Anhand der Informationen:
• 1. Geben Sie aus dem Textauszug über Espressomaschinen den Abschnitt wortgetreu aus, beginnend mit „Espressomaschinen sind Geräte“ und fortlaufend bis einschließlich „zusätzlichen Gast halten?“.
• 2. Welchen Durchgang bewacht die Espressomaschine bei Stefan laut dem Textauszug?

Textauszug:
Espressomaschinen sind Geräte aus der Vergangenheit. Die Marktlücke heißt: Teemaschinen

Ein guter Freund von mir, Stefan, besitzt eine Espressomaschine. Diese Maschine ist mein Feind.

Bei Stefan bewacht die Espressomaschine den Durchgang zur Küche. Warum werden eigentlich immer die falschen Dinge besonders klein oder besonders groß entwickelt? Telefone so klein, dass man eine halbe Stunde beim Suchen zuhören muss, bis das Mickerding aus den Tiefen der Aktentasche aufgetaucht ist? Geländewagen so breit, dass man sie in einem Krieg als Panzer einsetzen kann? Und Espressomaschinen so groß, dass kurzsichtige Menschen ihnen die Hand schütteln wollen, wenn sie die Küche betreten, weil sie die Maschine für einen zusätzlichen Gast halten?

Extrahierte Textdaten der Seite:
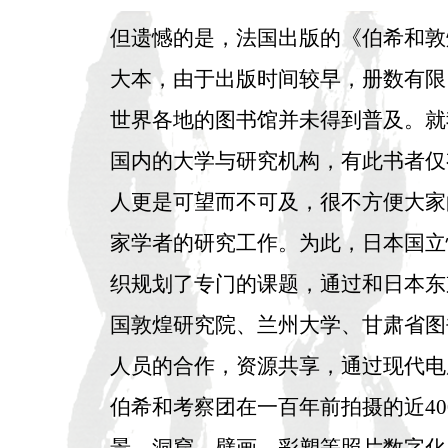
但遗憾的是，法国出版的《伯希和敦
大本，由于出版时间较早，册数有限
世界各地的图书馆并未得到普及。就
国内的大学与研究机构，有此书者仅
人更是可望而不可及，很不方便大家
家学者的研究工作。为此，日本国立
织规划了专门的课题，通过和日本东
国敦煌研究院、兰州大学、甘肃省图
人员的合作，资源共享，通过现代电
伯希和考察团在一百年前拍摄的近40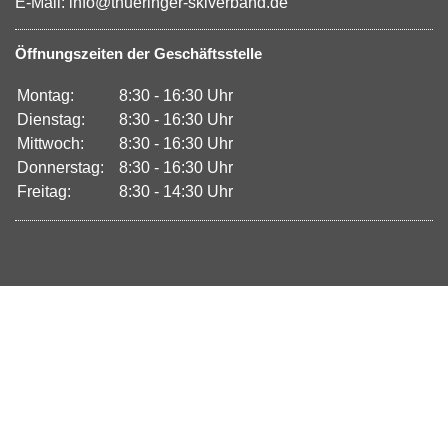
E-Mail: info@thueringer-skiverband.de
Öffnungszeiten der Geschäftsstelle
Montag:
8:30 - 16:30 Uhr
Dienstag:
8:30 - 16:30 Uhr
Mittwoch:
8:30 - 16:30 Uhr
Donnerstag:
8:30 - 16:30 Uhr
Freitag:
8:30 - 14:30 Uhr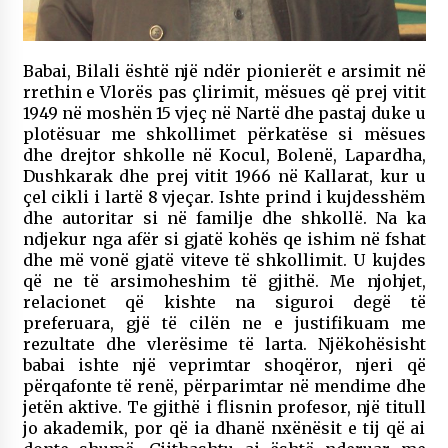
Babai, Bilali është një ndër pionierët e arsimit në
rrethin e Vlorës pas çlirimit, mësues që prej vitit
1949 në moshën 15 vjeç në Nartë dhe pastaj duke u
plotësuar me shkollimet përkatëse si mësues
dhe drejtor shkolle në Kocul, Bolenë, Lapardha,
Dushkarak dhe prej vitit 1966 në Kallarat, kur u
çel cikli i lartë 8 vjeçar. Ishte prind i kujdesshëm
dhe autoritar si në familje dhe shkollë. Na ka
ndjekur nga afër si gjatë kohës qe ishim në fshat
dhe më vonë gjatë viteve të shkollimit. U kujdes
që ne të arsimoheshim të gjithë. Me njohjet,
relacionet që kishte na siguroi degë të
preferuara, gjë të cilën ne e justifikuam me
rezultate dhe vlerësime të larta. Njëkohësisht
babai ishte një veprimtar shoqëror, njeri që
përqafonte të renë, përparimtar në mendime dhe
jetën aktive. Te gjithë i flisnin profesor, një titull
jo akademik, por që ia dhanë nxënësit e tij që ai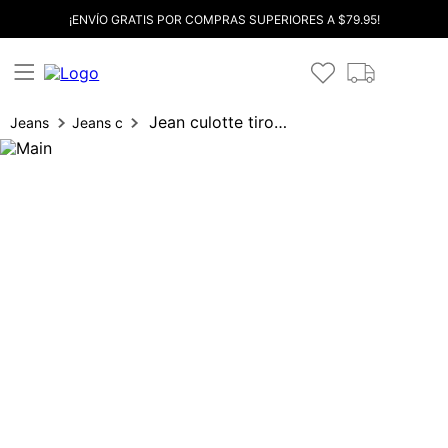
¡ENVÍO GRATIS POR COMPRAS SUPERIORES A $79.95!
Jean culotte tiro alto con cinturon
Jeans
Jeans cropped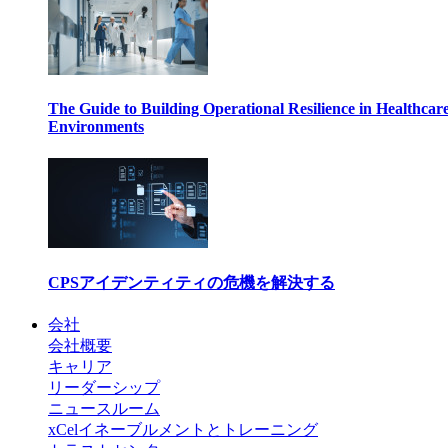
The Guide to Building Operational Resilience in Healthcar
Environments
CPSアイデンティティの危機を解決する
会社
会社概要
キャリア
リーダーシップ
ニュースルーム
xCelイネーブルメントとトレーニング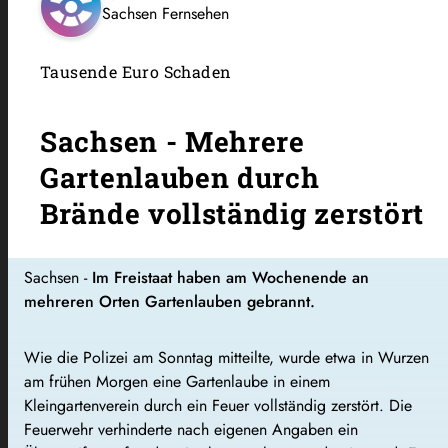
Sachsen Fernsehen
Tausende Euro Schaden
Sachsen - Mehrere
Gartenlauben durch
Brände vollständig zerstört
Sachsen -
Im Freistaat haben am Wochenende an
mehreren Orten Gartenlauben gebrannt.
Wie die Polizei am Sonntag mitteilte, wurde etwa in Wurzen
am frühen Morgen eine Gartenlaube in einem
Kleingartenverein durch ein Feuer vollständig zerstört. Die
Feuerwehr verhinderte nach eigenen Angaben ein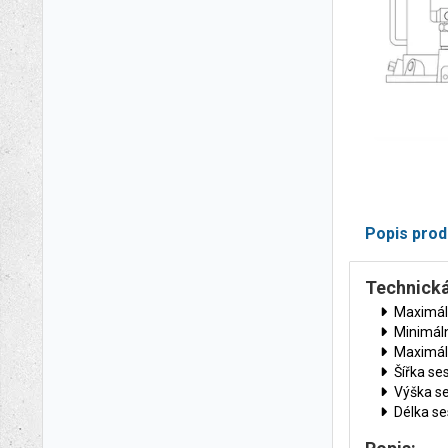
Popis prod
Technická
Maximáln
Minimál
Maximál
Šířka se
Výška s
Délka se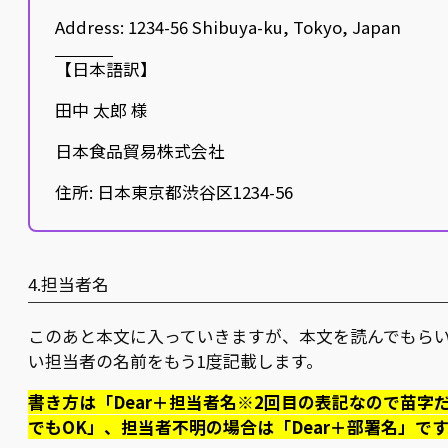
Address: 1234-56 Shibuya-ku, Tokyo, Japan
【日本語訳】
田中 太郎 様
日本食品貿易株式会社
住所: 日本東京都渋谷区1234-56
4.担当者名
このあと本文に入っていきますが、本文を読んでもら
い担当者の名前をもう1度記載します。
書き方は「Dear＋担当者名※2回目の表記なので苗字
でもOK」、担当者不明の場合は「Dear＋部署名」で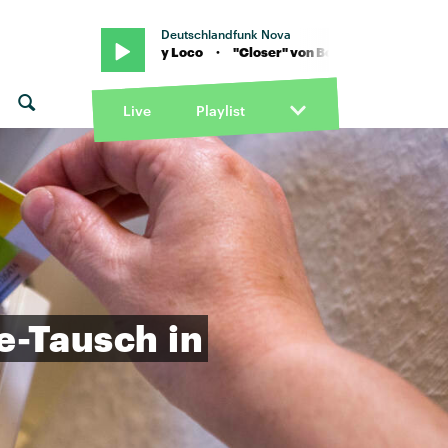
Deutschlandfunk Nova
Closer" von Boy Loco · "Closer" von Boy Loco
Live
Playlist
e-Tausch
in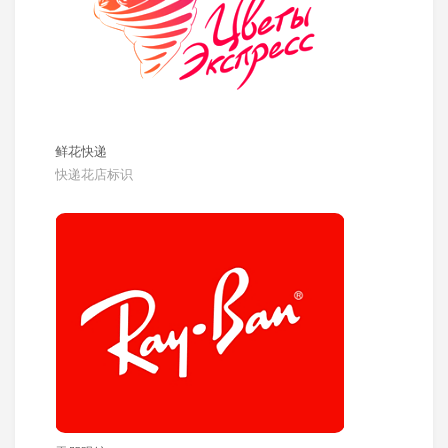
鲜花快递
快递花店标识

Antworten nacheinander:
• 1.
Espressomaschinen sind Geräte aus der Vergangenheit. Die Marktlücke heißt: Teemaschinen

Ein guter Freund von mir, Stefan, besitzt eine Espressomaschine. Diese Maschine ist mein Feind.

Bei Stefan bewacht die Espressomaschine den Durchgang zur Küche. Warum werden eigentlich immer die falschen Dinge besonders klein oder besonders groß entwickelt? Telefone so klein, dass man eine halbe Stunde beim Suchen zuhören muss, bis das Mickerding aus den Tiefen der Aktentasche aufgetaucht ist? Geländewagen so breit, dass man sie in einem Krieg als Panzer einsetzen kann? Und Espressomaschinen so groß, dass kurzsichtige Menschen ihnen die Hand schütteln wollen, wenn sie die Küche betreten, weil sie die Maschine für einen zusätzlichen Gast halten?

• 2. Den Durchgang zur Küche.